On Mon, Jan 25, 2010 at 05:22:44PM +1100, Dave Chinner wrote:
> When an inode has already be flushed delayed write,
> xfs_inode_clean() returns true and hence xfs_fs_write_inode() can
> return on a synchronous inode write without having written the
> inode. Currently these sycnhronous writes only come from the unmount
> path or the nfsd on a synchronous export so should be fairly rare.
They also come from sync_filesystem, which is uses by the sync system
call, in the unmount code and from cachefiles.

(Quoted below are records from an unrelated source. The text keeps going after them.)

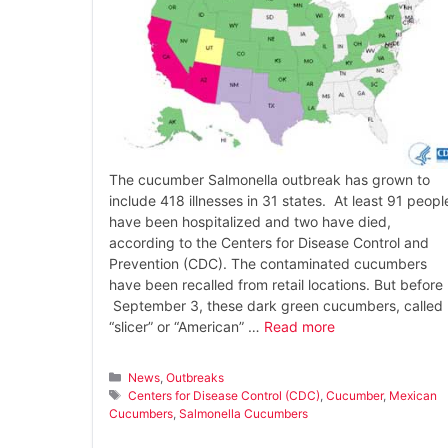
The cucumber Salmonella outbreak has grown to
include 418 illnesses in 31 states. At least 91 peopl
have been hospitalized and two have died,
according to the Centers for Disease Control and
Prevention (CDC). The contaminated cucumbers
have been recalled from retail locations. But before
September 3, these dark green cucumbers, called
“slicer” or “American” …
Read more
Categories
News
,
Outbreaks
Tags
Centers for Disease Control (CDC)
,
Cucumber
,
Mexican
Cucumbers
,
Salmonella Cucumbers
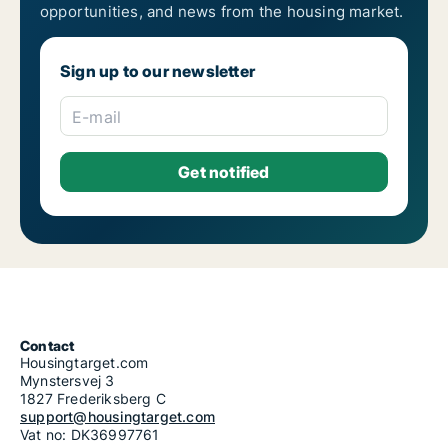
opportunities, and news from the housing market.
Sign up to our newsletter
E-mail
Contact
Housingtarget.com
Mynstersvej 3
1827 Frederiksberg C
support@housingtarget.com
Vat no: DK36997761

> Realistically, a synchronous inode write is not necessary here; we
> can treat this like fsync where we either force the log if there are
> no unlogged changes, or do a sync transaction if there are unlogged
> changes. The will result real synchronous semantics as the fsync
> will issue barriers, but may slow down the above two configurations
> as a result. However, if the inode is not pinned and has no unlogged
> changes, then the fsync code is a no-op and hence it may be faster
> than the existing code.
If we get a lot of cases where we need to write out the inode
synchronously the barrier might hit us really hard, though. If
we have a lot of delalloc I/O outstanding I fear this might actually
happen in practice as the inode gets modified between the first
->write_inode with wait == 0 by I/O completion.
> + error = EAGAIN;
> + if (!xfs_ilock_nowait(ip, XFS_ILOCK_SHARED))
> + goto out;
> + if (xfs_ipincount(ip) || !xfs_iflock_nowait(ip))
> + goto out_unlock;
So if we make this non-blocking even for the wait case, don't we
still have a race window there bulkstat could miss the updates, even
after a sync?